Cada una de las afirmaciones del párrafo anterior ha formado parte del repertorio del nacionalismo catalán en los últimos años. No se trataba de repentizaciones, de bufonadas de calentón aparecidas en irrelevantes hojas parroquiales o en tuits de trastornados. Todas ellas se pueden documentar mediante citas de dirigentes nacionalistas. Y también se puede documentar su falsedad. Y hasta se puede documentar que se pusieron en circulación a sabiendas de su falsedad, que de eso va la mentira, de transmitir información falsa conociendo su naturaleza trucada. En algún caso, porque no cabe imaginar otra posibilidad, porque no cabe el error o el descuido dada la naturaleza de la afirmación.
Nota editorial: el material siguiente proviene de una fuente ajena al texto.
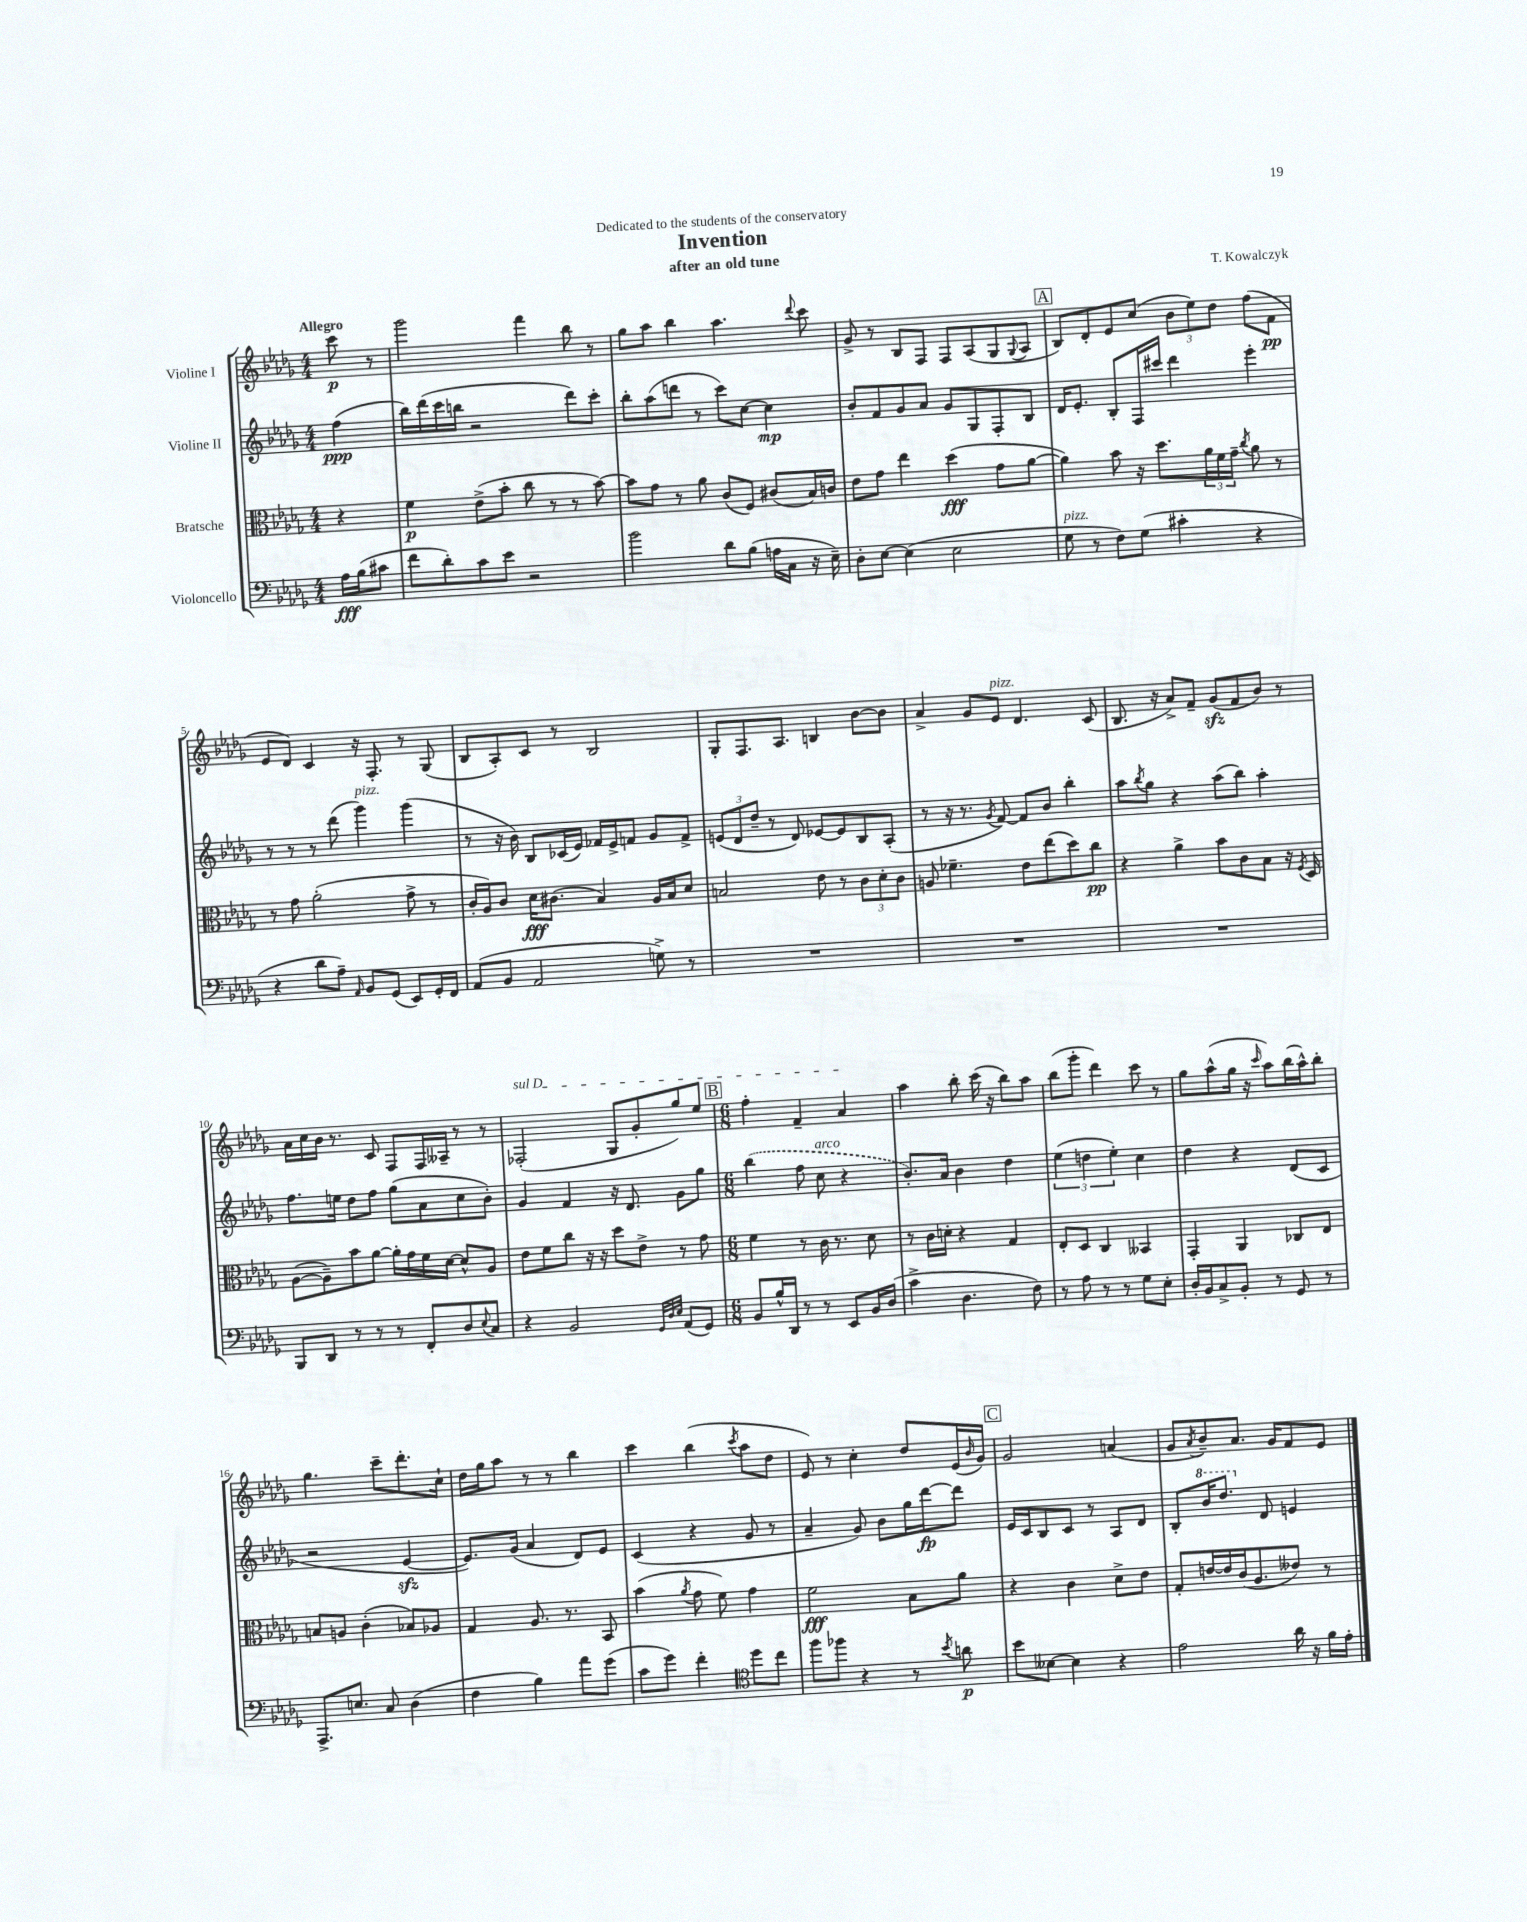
\header { title = "Invention" composer = "T. Kowalczyk" subtitle = "after an old tune" dedication = "Dedicated to the students of the conservatory" }
<<
\new StaffGroup <<
\new Staff = "s0" \with { instrumentName = "Violine I" } {
    \clef treble \key des \major \numericTimeSignature \time 4/4 \partial 4 \tempo "Allegro"
    c'''8\p r8 |
    ges'''2 f'''4 bes''8 r8 |
    ges''8 aes''8 bes''4 aes''4. \appoggiatura { des'''8 } c'''8 |
    ges'8-> r8 bes8 f8 f8 aes8( ges8 \appoggiatura { ges8 } aes8 |
    \mark \markup { \box "A" } bes8) des'8-. ees'8 c''8( \tuplet 3/2 { bes'8 ees''8) des''8 } f''8( f'8\pp |
    ees'8 des'8) c'4 r16 f8.-. r8 ges8( |
    bes8 aes8-.) c'8 r8 bes2 |
    ges8-. f8. aes8. b4 bes'8~ bes'8 |
    aes'4-> ges'8 ees'8^\markup { \italic "pizz." } des'4. c'8( |
    bes8. r16 aes'8->) f'8-- ges'8\sfz( f'8 bes'8) r8 |
    aes'16 c''16 bes'16 r8. c'8 f8 f16 aeses16-- r8 r8 |
    \once \override TextSpanner.bound-details.left.text = \markup { \italic "sul D" } fes2-.\startTextSpan( ges8 ges'8-. ges''8) ees''8 |
    \mark \markup { \box "B" } \numericTimeSignature \time 6/8 f''4-. f'4-- aes'4\stopTextSpan |
    aes''4 bes''8-. c'''16( r16 bes''8) aes''8 |
    bes''8( ges'''8-. des'''4) c'''8 r8 |
    ges''8 aes''8-^( ges''16 r16 \grace { c'''16 } aes''8) bes''16( aes''16-^) bes''8-. |
    ges''4. c'''8-- des'''8.-. c''16-! |
    des''16 ges''16 aes''8 r8 r8 bes''4 |
    c'''4 bes''4( \acciaccatura { c'''8 } aes''8 des''8 |
    ees'8) r8 c''4-. des''8 ees'16( \grace { bes'16 } ges'16) |
    \mark \markup { \box "C" } ges'2 a'4( |
    ges'8 \acciaccatura { aes'8 } bes'8--) aes'8. ges'16 f'8 ees'8 \bar "|." |
}
\new Staff = "s1" \with { instrumentName = "Violine II" } {
    \clef treble \key des \major \numericTimeSignature \time 4/4 \partial 4
    f''4\ppp( |
    bes''16) des'''16( c'''16 b''16 r2 des'''8) c'''8-. |
    bes''8-. aes''8( d'''8 r8 c'''8) c''8~ c''4\mp |
    bes'8-. f'8 ges'8 aes'8 ges'8 ges8 f8-. bes8 |
    \mark \markup { \box "A" } des'16 ees'8.-. bes8-. f16 cis'''16 des'''4 ees'''4-. |
    r8 r8 r8 des'''8( ges'''4^\markup { \italic "pizz." }) ges'''4( |
    r8 r16 bes'16) bes8 ces'16( ees'16) fes'16 ees'16-> f'8 ges'8 f'8-> |
    \tuplet 3/2 { e'8( des'8 des''8-- } r8 des'8) ees'8~ ees'8 bes8 aes8-.( |
    r8 r16 r8. \acciaccatura { ges'8 } f'8~) f'8 bes'8 bes''4-. |
    aes''8 \acciaccatura { bes''8 } ges''8 r4 aes''8( bes''8) aes''4-. |
    f''8. e''16 des''8 f''8 ges''8( aes'8 c''8 bes'8-.) |
    ges'4 f'4 r16 des'8. ges'8 ges''8 |
    \mark \markup { \box "B" } \numericTimeSignature \time 6/8 \once \slurDashed bes''4( f''8 c''8^\markup { \italic "arco" } r4 |
    bes'8.-.) aes'16 bes'4 des''4 |
    \tuplet 3/2 { ees''4( d''4 ees''4-.) } c''4 |
    des''4 r4 des'8( c'8 |
    r2 ees'4~\sfz |
    ees'8.) ges'16( aes'4 des'8) ees'8 |
    c'4( r4 ges'8 r8 |
    aes'4-- ges'8) bes'8 ges''16 des'''16~\fp des'''8 |
    \mark \markup { \box "C" } ees'16 c'16 bes8 c'8 r8 aes8 des'8 |
    bes8-. \ottava #1 bes''16 des'''8. \ottava #0 des'8 e'4 \bar "|." |
}
\new Staff = "s2" \with { instrumentName = "Bratsche" } {
    \clef alto \key des \major \numericTimeSignature \time 4/4 \partial 4
    r4 |
    f'4\p ees'8->( bes'8-. c''8 r8 r8 bes'8~) |
    bes'8 ges'8 r8 aes'8 c'8( f8) cis'8( bes16) c'16 |
    ees'8 ges'8 ees''4 des''4\fff( ges'8 aes'8~ |
    \mark \markup { \box "A" } aes'4) bes'8 r16 des''8. \tuplet 3/2 { aes'16 f'16 ges'16-- } \acciaccatura { c''8 } aes'8 r8 |
    r8 ges'8 aes'2-.( ges'8-> r8 |
    c'16-. aes16) c'8 des'16\fff cis'8.( bes4) aes16 bes16 des'8 |
    b2 ees'8 r8 \tuplet 3/2 { c'8 des'8-. c'8 } |
    a8 fes'4.-- ees'8 ees''8( des''8) c''8\pp |
    r4 aes'4-> bes'8 c'8 bes8 r16 \acciaccatura { f8 } des16 |
    aes8~( aes8--) bes'8 aes'8~ aes'16-. ges'16 f'16 des'16~ des'8-^ aes8 |
    ees'8 f'8 c''8 r16 r16 des''8 ees'8-> r8 ges'8 |
    \mark \markup { \box "B" } \numericTimeSignature \time 6/8 f'4 r8 c'16 r8. des'8 |
    r8 c'16 d'16-. r4 ges4 |
    ees8-. des8 c4 beses,4 |
    ges,4-. aes,4 ces8 ees8 |
    b8 a8 c'4-.( bes8) aes8 |
    ges4 aes8. r8. bes,8 |
    bes'4( \acciaccatura { aes'8 } ges'8 f'8) ges'4 |
    f'2\fff bes8 aes'8 |
    \mark \markup { \box "C" } r4 c'4 des'8-> ees'8 |
    ges8-. e'16~ e'16 c'16( aes8. eeses'8) r8 \bar "|." |
}
\new Staff = "s3" \with { instrumentName = "Violoncello" } {
    \clef bass \key des \major \numericTimeSignature \time 4/4 \partial 4
    aes16\fff bes16( cis'8 |
    f'8 des'8-.) c'8 ees'8 r2 |
    bes'2 des'8 bes8( a16 c16 r16 ees16--) |
    des8-. ees8~ ees4( ees2 |
    \mark \markup { \box "A" } ges8^\markup { \italic "pizz." } r8 f8) ges8( cis'4-. r4 |
    r4 des'8 aes8--) \grace { aes,16 } bes,8 ges,8( ees,8) ges,16-. f,16 |
    aes,8( bes,8 aes,2 g8->) r8 |
    R1 |
    R1 |
    R1 |
    bes,,8 des,8 r8 r8 r8 f,8-. des8 \appoggiatura { ees8 } c8 |
    r4 bes,2 \grace { ges,32 des32 ees32 } aes,8( ges,8) |
    \mark \markup { \box "B" } \numericTimeSignature \time 6/8 bes,8 bes16-^ des,16 r8 r8 ees,8 bes,16 des16( |
    c'4-> des4. f8) |
    r8 aes8 r8 r8 ges8 ees8-. |
    des16-. bes,16 c8-> bes,8-. r8 ges,8 r8 |
    aes,,8.-> e8. c8 des4( |
    f4 bes4) aes'8 ges'8( |
    c'8 ges'8) f'4-. \clef tenor des''8 c''8 |
    f''8 fes''8 r4 r8 \acciaccatura { bes'8 } a'8\p |
    \mark \markup { \box "C" } bes'8 beses8~ beses4 r4 |
    ees'2 aes'16 r16 f'16 ees'16-. \bar "|." |
}
>>
>>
Así sucedió con las balanzas fiscales, falsas tanto como concepto, pues no eran prácticas habituales —en contra de lo que se decía— de los países federales, como en el contenido, en las cifras, completamente fantasiosas, o, ya en el descaro, con esa ocurrencia repetida durante años de que el Tribunal Constitucional alemán había establecido un límite fiscal del 4 % al déficit de los länder. El remate final fue el uso extendido de bulos, de informaciones falsas distribuidas de manera coordinada y por mil cajas de resonancia como sucedió, por ejemplo, cuando se quiso mostrar el reconocimiento internacional del proceso independentista mediante fotos robadas a distintas autoridades internacionales en encuentros forzados o en salas de cotillón, o la brutalidad policial mediante vídeos o fotografías procedentes de otros lugares, testigos falsos, víctimas inexistentes o registros hospitalarios amañados que presentaban simples consultas como agresiones confirmadas. Definitivamente, no estábamos ante descuidos o concebibles confusiones en fechas o números, sino ante una mentira convertida en consigna. No había despiste ni yerro, sino calculada operación política. La información interceptada por la policía después de la intentona golpista acabó por despejar cualquier duda.